About this exercise :: Scan the records below for the line with "Beklenti listeye yansımadı!" and the line with "るからです。具体的には、施術中も気になる点があれば", and retype that range exactly, both ends included, pictures excepted.

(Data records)
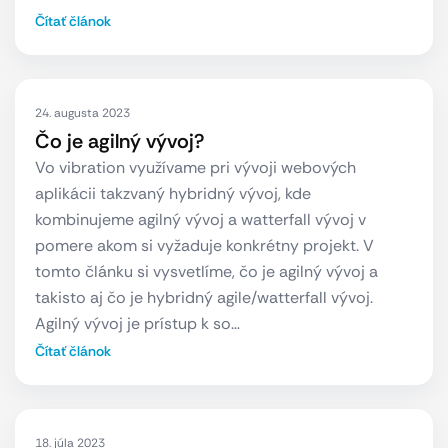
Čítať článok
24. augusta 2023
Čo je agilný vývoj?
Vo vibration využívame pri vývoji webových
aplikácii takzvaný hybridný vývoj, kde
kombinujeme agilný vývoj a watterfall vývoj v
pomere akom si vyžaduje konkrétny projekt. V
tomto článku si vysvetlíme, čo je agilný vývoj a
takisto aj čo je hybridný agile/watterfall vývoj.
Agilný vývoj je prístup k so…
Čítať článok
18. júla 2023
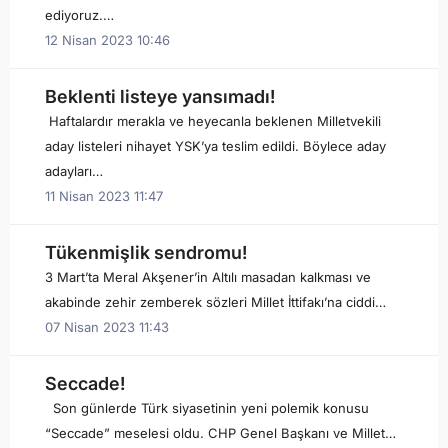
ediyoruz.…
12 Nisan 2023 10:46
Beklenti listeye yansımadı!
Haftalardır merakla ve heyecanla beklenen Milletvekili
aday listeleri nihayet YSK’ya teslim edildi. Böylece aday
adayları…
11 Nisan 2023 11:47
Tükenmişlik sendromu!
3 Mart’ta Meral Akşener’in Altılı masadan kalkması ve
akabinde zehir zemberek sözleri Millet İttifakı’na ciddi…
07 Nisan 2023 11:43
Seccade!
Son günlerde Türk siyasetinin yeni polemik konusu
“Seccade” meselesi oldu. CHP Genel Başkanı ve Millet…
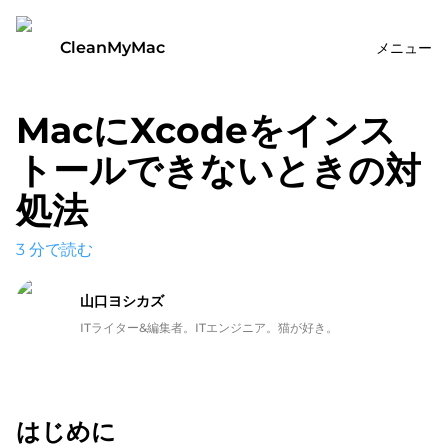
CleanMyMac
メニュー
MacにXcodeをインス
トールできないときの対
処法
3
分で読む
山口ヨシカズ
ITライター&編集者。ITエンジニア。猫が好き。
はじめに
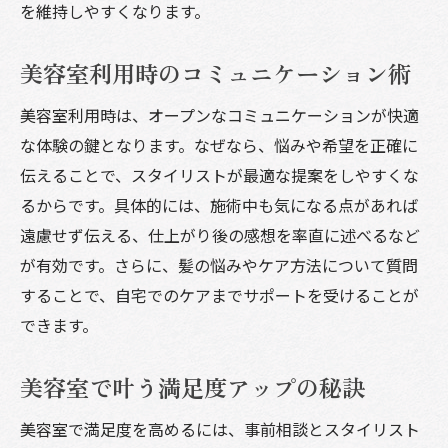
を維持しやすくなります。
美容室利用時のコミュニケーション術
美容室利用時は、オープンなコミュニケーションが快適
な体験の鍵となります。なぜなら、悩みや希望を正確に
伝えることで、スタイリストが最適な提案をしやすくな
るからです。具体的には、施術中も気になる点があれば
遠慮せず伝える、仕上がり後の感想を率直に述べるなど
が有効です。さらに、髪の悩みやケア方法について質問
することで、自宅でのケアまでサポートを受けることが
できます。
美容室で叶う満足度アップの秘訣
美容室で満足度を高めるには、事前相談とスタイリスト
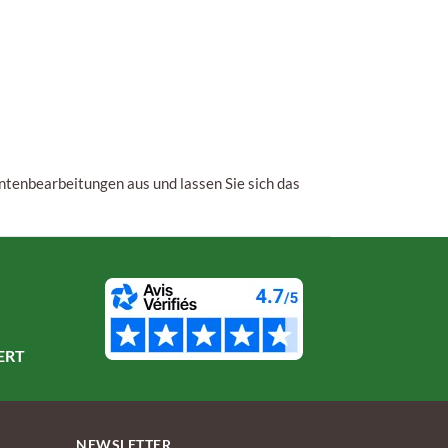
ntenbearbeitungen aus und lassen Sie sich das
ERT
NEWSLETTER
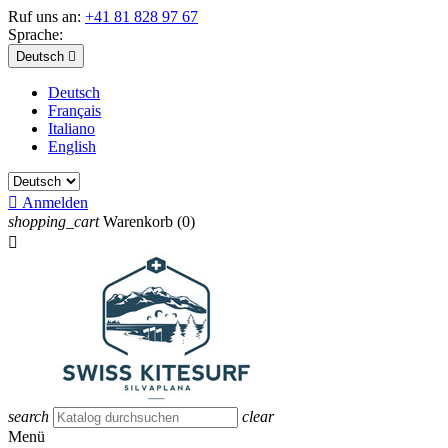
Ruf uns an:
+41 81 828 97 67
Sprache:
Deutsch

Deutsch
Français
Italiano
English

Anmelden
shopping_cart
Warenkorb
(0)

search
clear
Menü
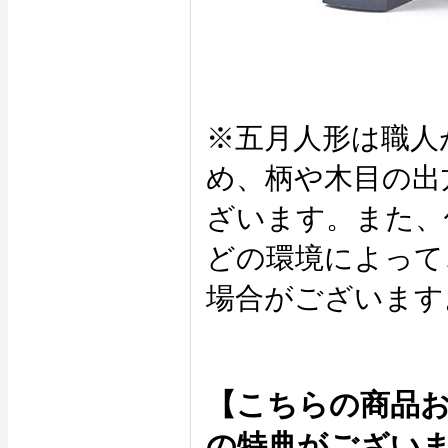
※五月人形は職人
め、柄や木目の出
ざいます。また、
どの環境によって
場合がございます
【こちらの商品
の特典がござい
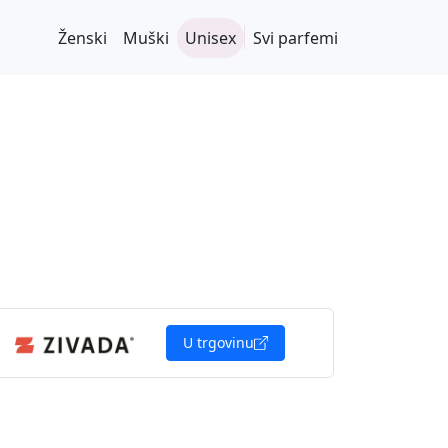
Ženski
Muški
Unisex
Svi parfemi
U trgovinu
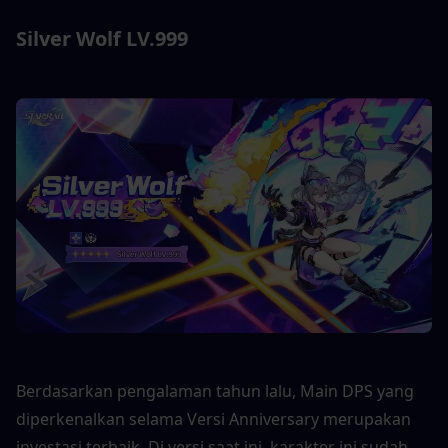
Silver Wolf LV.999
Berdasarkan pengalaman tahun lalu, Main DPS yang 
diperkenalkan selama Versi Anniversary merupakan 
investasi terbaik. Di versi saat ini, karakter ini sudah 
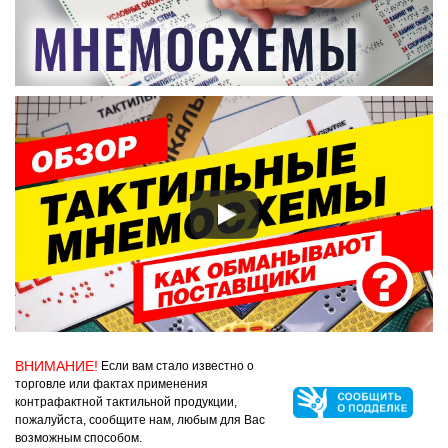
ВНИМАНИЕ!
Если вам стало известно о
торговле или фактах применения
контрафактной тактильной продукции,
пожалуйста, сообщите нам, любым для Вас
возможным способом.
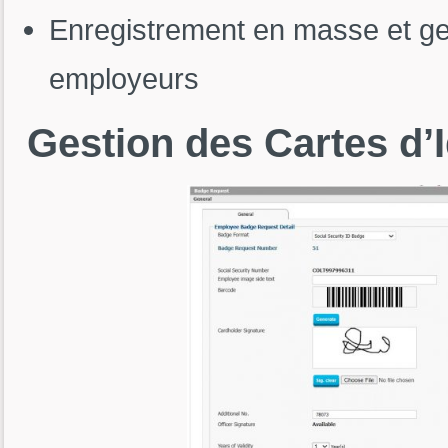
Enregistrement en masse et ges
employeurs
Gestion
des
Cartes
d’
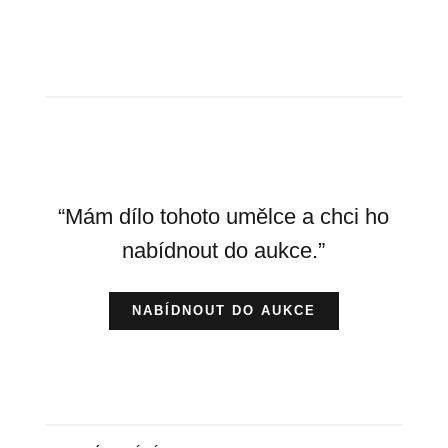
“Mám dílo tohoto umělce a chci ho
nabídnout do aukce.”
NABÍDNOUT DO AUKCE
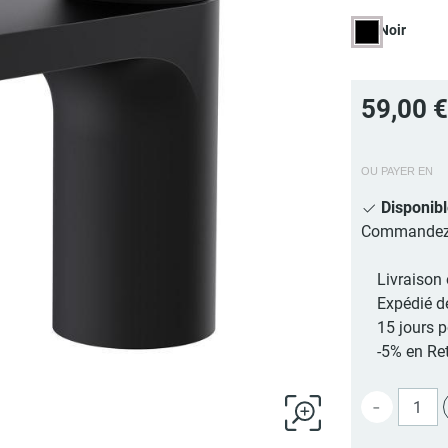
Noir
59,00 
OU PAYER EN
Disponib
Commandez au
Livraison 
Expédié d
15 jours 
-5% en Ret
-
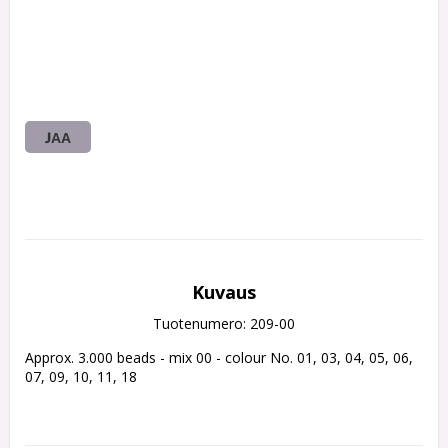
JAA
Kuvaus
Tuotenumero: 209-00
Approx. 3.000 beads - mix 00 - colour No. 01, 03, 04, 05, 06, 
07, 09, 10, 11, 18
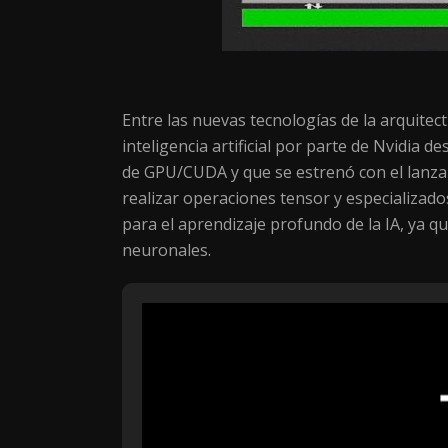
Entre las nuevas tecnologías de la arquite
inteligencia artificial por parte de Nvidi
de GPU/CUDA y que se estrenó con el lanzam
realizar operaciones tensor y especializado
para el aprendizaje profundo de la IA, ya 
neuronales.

--

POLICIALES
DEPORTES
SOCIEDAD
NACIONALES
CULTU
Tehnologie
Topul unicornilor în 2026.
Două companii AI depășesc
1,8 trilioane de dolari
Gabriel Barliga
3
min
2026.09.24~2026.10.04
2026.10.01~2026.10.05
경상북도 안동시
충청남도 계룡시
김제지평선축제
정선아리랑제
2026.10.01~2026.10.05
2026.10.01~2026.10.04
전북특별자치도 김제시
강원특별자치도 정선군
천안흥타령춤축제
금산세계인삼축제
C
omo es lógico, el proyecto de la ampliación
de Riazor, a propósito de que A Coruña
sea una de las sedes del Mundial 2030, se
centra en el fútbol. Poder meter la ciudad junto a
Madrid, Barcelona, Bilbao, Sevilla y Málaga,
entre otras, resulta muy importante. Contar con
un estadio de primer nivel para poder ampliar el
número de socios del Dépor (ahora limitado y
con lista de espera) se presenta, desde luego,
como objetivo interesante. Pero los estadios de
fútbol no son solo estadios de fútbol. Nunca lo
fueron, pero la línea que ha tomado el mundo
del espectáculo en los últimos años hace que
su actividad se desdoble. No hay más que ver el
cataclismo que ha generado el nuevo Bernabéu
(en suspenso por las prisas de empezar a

...

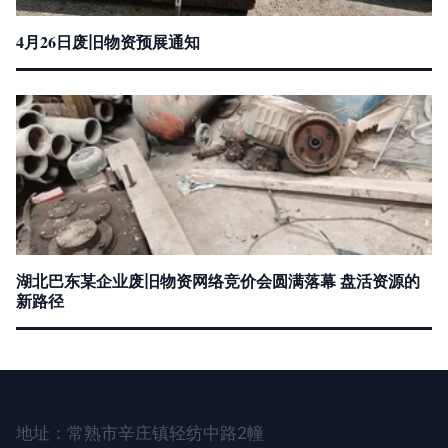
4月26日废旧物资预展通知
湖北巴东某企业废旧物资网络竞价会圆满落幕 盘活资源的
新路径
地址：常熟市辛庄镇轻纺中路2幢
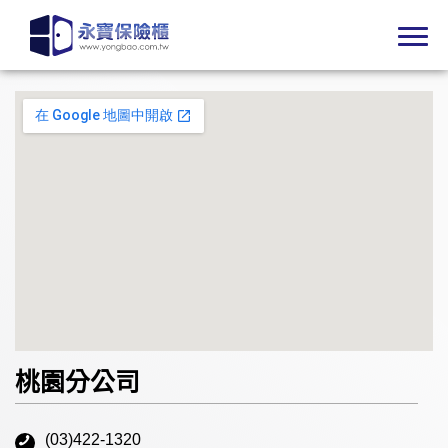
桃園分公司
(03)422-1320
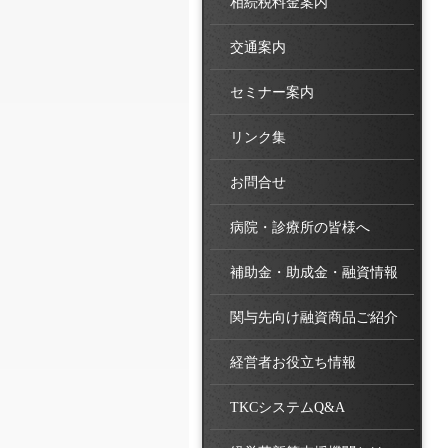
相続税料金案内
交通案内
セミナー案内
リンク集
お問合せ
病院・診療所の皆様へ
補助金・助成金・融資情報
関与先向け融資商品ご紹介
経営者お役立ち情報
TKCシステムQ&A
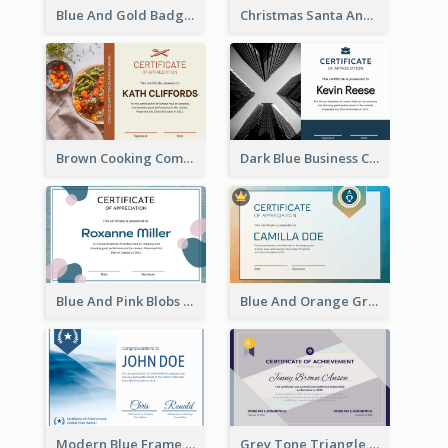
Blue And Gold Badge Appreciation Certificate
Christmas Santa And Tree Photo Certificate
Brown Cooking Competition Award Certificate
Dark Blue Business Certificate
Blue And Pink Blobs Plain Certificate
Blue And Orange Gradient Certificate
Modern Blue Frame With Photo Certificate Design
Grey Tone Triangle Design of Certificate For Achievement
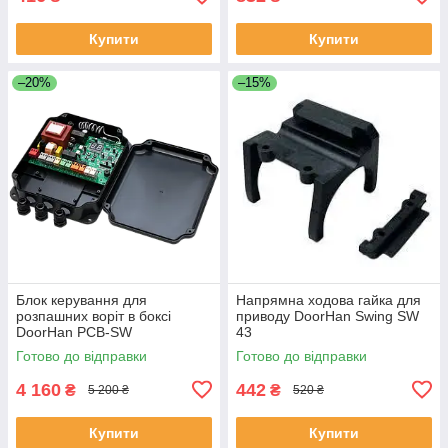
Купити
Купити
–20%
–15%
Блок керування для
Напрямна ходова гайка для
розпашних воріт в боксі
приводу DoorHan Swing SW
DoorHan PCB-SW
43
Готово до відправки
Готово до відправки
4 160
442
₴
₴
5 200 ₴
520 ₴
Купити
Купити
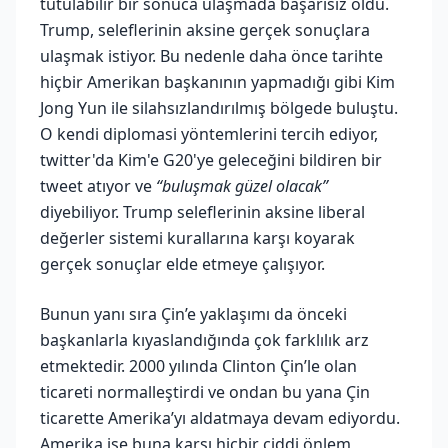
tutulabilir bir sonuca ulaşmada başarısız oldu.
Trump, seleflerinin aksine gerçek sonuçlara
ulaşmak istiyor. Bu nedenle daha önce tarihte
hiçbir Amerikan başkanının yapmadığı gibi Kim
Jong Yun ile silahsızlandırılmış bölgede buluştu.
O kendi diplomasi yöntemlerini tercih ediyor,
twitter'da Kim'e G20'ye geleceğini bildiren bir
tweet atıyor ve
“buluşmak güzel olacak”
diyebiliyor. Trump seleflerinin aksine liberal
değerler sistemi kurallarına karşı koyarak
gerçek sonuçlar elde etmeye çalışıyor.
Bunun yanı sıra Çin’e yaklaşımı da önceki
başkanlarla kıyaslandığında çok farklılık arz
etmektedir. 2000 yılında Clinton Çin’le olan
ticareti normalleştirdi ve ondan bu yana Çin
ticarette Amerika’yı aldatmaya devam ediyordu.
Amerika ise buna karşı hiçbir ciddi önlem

Answer to the problem ::
Beklenti listeye yansımadı!
Haftalardır merakla ve heyecanla beklenen Milletvekili
aday listeleri nihayet YSK’ya teslim edildi. Böylece aday
adayları…
11 Nisan 2023 11:47
Tükenmişlik sendromu!
3 Mart’ta Meral Akşener’in Altılı masadan kalkması ve
akabinde zehir zemberek sözleri Millet İttifakı’na ciddi…
07 Nisan 2023 11:43
Seccade!
Son günlerde Türk siyasetinin yeni polemik konusu
“Seccade” meselesi oldu. CHP Genel Başkanı ve Millet…
CleanMyMac
メニュー
MacにXcodeをインス
トールできないときの対
処法
3
分で読む
山口ヨシカズ
ITライター&編集者。ITエンジニア。猫が好き。
はじめに
を維持しやすくなります。
美容室利用時のコミュニケーション術
美容室利用時は、オープンなコミュニケーションが快適
な体験の鍵となります。なぜなら、悩みや希望を正確に
伝えることで、スタイリストが最適な提案をしやすくな
るからです。具体的には、施術中も気になる点があれば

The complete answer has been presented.